Here's the biggest number you need to know: Deere projects its 2018 construction and forestry sales to grow a staggering 69% thanks to its Wirtgen acquisition. That should be reason enough for you to load up on Deere if you're looking to put some money into construction-equipment stocks.
Don't overlook the potential in this construction-equipment stock
Terex is the only heavy-machinery manufacturer in the U.S. aside from Caterpillar and Deere to have made it to the list of the 10 largest construction-equipment companies in the world by sales. But that isn't why I'm recommending the stock to investors seeking exposure to the industry -- it is Terex's diverse portfolio, recent restructuring efforts, and strong earnings growth that have caught my attention.

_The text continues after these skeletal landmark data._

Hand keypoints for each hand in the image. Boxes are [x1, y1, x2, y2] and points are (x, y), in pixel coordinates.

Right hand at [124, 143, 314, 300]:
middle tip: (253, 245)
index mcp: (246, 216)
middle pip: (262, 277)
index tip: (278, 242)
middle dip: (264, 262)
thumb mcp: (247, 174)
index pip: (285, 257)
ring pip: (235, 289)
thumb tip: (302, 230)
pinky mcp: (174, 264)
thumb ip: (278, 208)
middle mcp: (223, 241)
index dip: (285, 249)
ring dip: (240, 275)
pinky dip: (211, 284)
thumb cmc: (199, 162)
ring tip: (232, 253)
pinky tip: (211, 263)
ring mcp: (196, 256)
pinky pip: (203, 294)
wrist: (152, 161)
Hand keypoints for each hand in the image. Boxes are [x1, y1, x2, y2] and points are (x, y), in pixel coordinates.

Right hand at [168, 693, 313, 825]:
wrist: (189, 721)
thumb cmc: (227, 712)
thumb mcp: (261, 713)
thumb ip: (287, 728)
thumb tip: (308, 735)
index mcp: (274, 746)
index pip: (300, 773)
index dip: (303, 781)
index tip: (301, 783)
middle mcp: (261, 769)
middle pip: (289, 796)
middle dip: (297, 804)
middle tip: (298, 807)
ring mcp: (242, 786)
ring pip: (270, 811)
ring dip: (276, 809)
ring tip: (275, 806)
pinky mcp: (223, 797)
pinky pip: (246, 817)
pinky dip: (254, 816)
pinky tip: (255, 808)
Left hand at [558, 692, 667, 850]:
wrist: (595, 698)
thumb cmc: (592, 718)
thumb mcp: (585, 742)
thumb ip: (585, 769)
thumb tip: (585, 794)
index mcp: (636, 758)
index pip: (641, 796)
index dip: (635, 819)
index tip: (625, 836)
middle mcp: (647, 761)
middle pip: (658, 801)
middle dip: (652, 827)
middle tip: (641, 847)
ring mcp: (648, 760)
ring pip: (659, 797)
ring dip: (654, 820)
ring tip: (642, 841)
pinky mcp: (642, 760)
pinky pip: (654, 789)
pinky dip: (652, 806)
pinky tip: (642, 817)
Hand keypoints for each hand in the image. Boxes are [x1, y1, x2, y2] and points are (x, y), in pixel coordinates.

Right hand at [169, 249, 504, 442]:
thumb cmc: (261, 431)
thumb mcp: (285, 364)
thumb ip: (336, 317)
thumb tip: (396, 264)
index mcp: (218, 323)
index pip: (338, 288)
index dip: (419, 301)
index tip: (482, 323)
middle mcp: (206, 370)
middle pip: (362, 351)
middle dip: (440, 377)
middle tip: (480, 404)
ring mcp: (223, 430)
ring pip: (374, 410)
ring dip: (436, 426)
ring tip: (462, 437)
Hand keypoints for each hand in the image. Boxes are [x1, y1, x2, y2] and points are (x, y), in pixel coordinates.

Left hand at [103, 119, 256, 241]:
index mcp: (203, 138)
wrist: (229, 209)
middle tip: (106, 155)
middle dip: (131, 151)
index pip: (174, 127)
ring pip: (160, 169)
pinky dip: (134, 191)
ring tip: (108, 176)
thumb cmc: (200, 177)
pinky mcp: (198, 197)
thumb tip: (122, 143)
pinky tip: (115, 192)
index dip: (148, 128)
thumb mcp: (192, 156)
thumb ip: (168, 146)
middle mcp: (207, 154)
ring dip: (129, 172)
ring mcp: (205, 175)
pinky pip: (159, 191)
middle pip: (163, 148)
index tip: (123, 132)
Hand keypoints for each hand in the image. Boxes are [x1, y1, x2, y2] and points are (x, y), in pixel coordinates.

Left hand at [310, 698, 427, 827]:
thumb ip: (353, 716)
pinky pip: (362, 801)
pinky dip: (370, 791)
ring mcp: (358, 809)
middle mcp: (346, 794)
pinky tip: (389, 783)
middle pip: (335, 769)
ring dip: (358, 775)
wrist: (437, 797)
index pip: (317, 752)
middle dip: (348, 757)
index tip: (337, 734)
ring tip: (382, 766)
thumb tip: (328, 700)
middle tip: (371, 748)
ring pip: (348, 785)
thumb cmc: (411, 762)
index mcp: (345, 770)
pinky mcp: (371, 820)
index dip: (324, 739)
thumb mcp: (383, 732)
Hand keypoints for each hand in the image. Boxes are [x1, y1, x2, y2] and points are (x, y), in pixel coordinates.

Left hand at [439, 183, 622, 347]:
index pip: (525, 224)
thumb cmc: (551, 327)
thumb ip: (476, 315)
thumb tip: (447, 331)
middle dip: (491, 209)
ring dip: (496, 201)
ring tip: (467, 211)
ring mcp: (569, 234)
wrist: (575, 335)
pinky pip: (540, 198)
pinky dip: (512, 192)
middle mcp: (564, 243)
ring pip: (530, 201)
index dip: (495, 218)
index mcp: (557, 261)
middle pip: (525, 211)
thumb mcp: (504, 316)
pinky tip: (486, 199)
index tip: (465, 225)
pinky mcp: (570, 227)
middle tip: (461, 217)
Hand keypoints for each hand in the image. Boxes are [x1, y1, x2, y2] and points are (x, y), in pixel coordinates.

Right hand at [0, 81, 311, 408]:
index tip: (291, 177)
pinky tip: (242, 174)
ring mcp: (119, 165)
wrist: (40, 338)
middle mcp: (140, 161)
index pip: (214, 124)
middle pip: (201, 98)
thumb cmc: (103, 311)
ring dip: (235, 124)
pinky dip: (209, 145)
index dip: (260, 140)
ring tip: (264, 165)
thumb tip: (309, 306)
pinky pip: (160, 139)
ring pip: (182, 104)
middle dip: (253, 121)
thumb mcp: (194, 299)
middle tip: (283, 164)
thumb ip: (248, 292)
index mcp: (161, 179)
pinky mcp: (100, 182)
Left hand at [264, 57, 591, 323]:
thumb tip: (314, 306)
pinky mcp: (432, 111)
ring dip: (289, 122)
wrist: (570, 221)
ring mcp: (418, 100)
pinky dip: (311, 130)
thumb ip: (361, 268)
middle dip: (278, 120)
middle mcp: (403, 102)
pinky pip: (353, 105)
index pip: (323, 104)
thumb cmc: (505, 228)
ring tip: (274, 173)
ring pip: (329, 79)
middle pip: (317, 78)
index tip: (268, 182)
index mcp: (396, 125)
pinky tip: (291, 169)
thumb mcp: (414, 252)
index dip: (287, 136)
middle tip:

Terex is among the leading manufacturers of aerial works platforms, cranes, and materials processing solutions in the United States. Last quarter was the third such quarter when Terex upgraded its fiscal 2017 adjusted earnings-per-share guidance, encouraged by strong sales from all its segments. Terex now expects to earn adjusted EPS of $1.20-$1.30, versus $0.88 in 2016. Rival Manitowoc, comparatively, could end the year with losses as it struggles to find a footing as a standalone cranes company.
Terex also appears to have a stronger hold in China than Manitowoc, going by the $250 million supply deal for 5,000 aerial machines that it bagged during Trump's recent visit to the nation. Terex has been consolidating its operations in China and Germany and cleaning up its balance sheet to improve its financial standing, so much so that it's targeting returns on invested capital of 20% or more by 2020, compared with just about 6% in 2016. In short, Terex appears to be on solid footing to take advantage of a recovery in construction markets.
With a recent research report from Reportlinker projecting the global heavy construction-machinery market to grow at an annual compounded average rate of 7% between 2016 and 2021, these three stocks look poised to gain the most in the long run.